Leaving the hustle and bustle of frantic city life all behind to explore the serenity of rural Australia is something we’ve all thought about, right? 

In a nutshell, this change of scene is crafted through literature to perfection in Banjo Paterson’s poem Clancy of the Overflow. 

This legendary tale published late in the 19th Century has also been a source of inspiration for 65- year old Martin, a participant of our TRACQS WfD Activity, and includes the following verse.

 “And the bush hath friends to meet him, and their kindly voices greet him… And he sees the vision splendid.”

Andrew Barton “Banjo” Paterson

A change of lifestyle was something that Martin was so eager to pursue.

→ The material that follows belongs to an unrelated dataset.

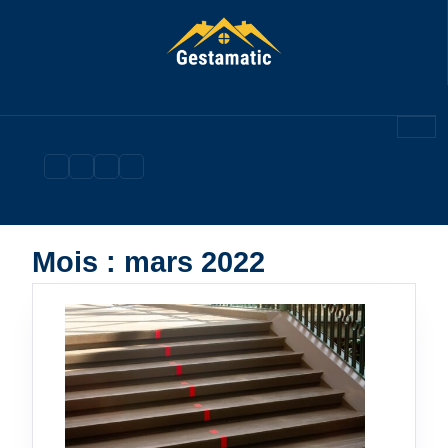
Skip
to
content
Mois :
mars 2022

So he packed up his things in Adelaide, hopped on his pushbike and cycled 8000 kilometres to try something new by picking avocados and mangos here in Far-North Queensland.

Shortly after arriving in Dimbulah, Martin then teamed up with us at The Tablelands Men’s Shed in Dimbulah, which is our base for the TRACQS Dimbulah Community First WFD Activity.  

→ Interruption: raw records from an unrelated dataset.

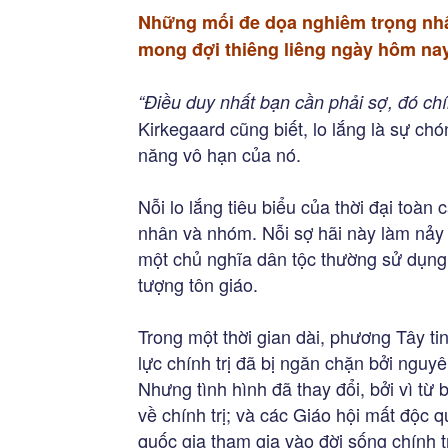
Những mối đe dọa nghiêm trọng nhất
mong đợi thiêng liêng ngày hôm nay
“Điều duy nhất bạn cần phải sợ, đó chí
Kirkegaard cũng biết, lo lắng là sự ch
năng vô hạn của nó.
Nỗi lo lắng tiêu biểu của thời đại toàn 
nhân và nhóm. Nỗi sợ hãi này làm nảy 
một chủ nghĩa dân tộc thường sử dụng 
tượng tôn giáo.
Trong một thời gian dài, phương Tây ti
lực chính trị đã bị ngăn chặn bởi nguyê
Nhưng tình hình đã thay đổi, bởi vì t
về chính trị; và các Giáo hội mất độc 
quốc gia tham gia vào đời sống chính t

Martin is a self-confessed “65 years old a Jack of all Trades and a Master of none.” 

By his own account, he’s also enjoyed quite a life of adventure which has also allowed him to gain some convenient transferable skills along the way.

From studying towards a Bachelor of Visual Arts, getting on the tools as a machine operator, building backdrops for the Royal New Zealand Ballet to travelling across Vietnam and Japan, where he was teaching – and also working in a mortuary.

When he’s not out working on farms around the community, Martin enjoys getting involved in our TRACQS WFD activity, which gives him a sense of belonging. 

Martin after a hard day’s work takes a well-earned break on the Kuranda steam train seats in the process of being restored

He is proud that he is making a valuable contribution to his new-found community, which his TRACQS WFD Supervisor Jason is pleased to point out.

“Martin never misses a day, is a tough and skilled worker and is the first to be involved in any Community project,” said Jason.

Martin also appreciates the comradery of his peers. He has since gained a broader range of skillsets through our activities. He credits Jason, his TRACQS Supervisor, for being “affable with a quick and inventive mind.”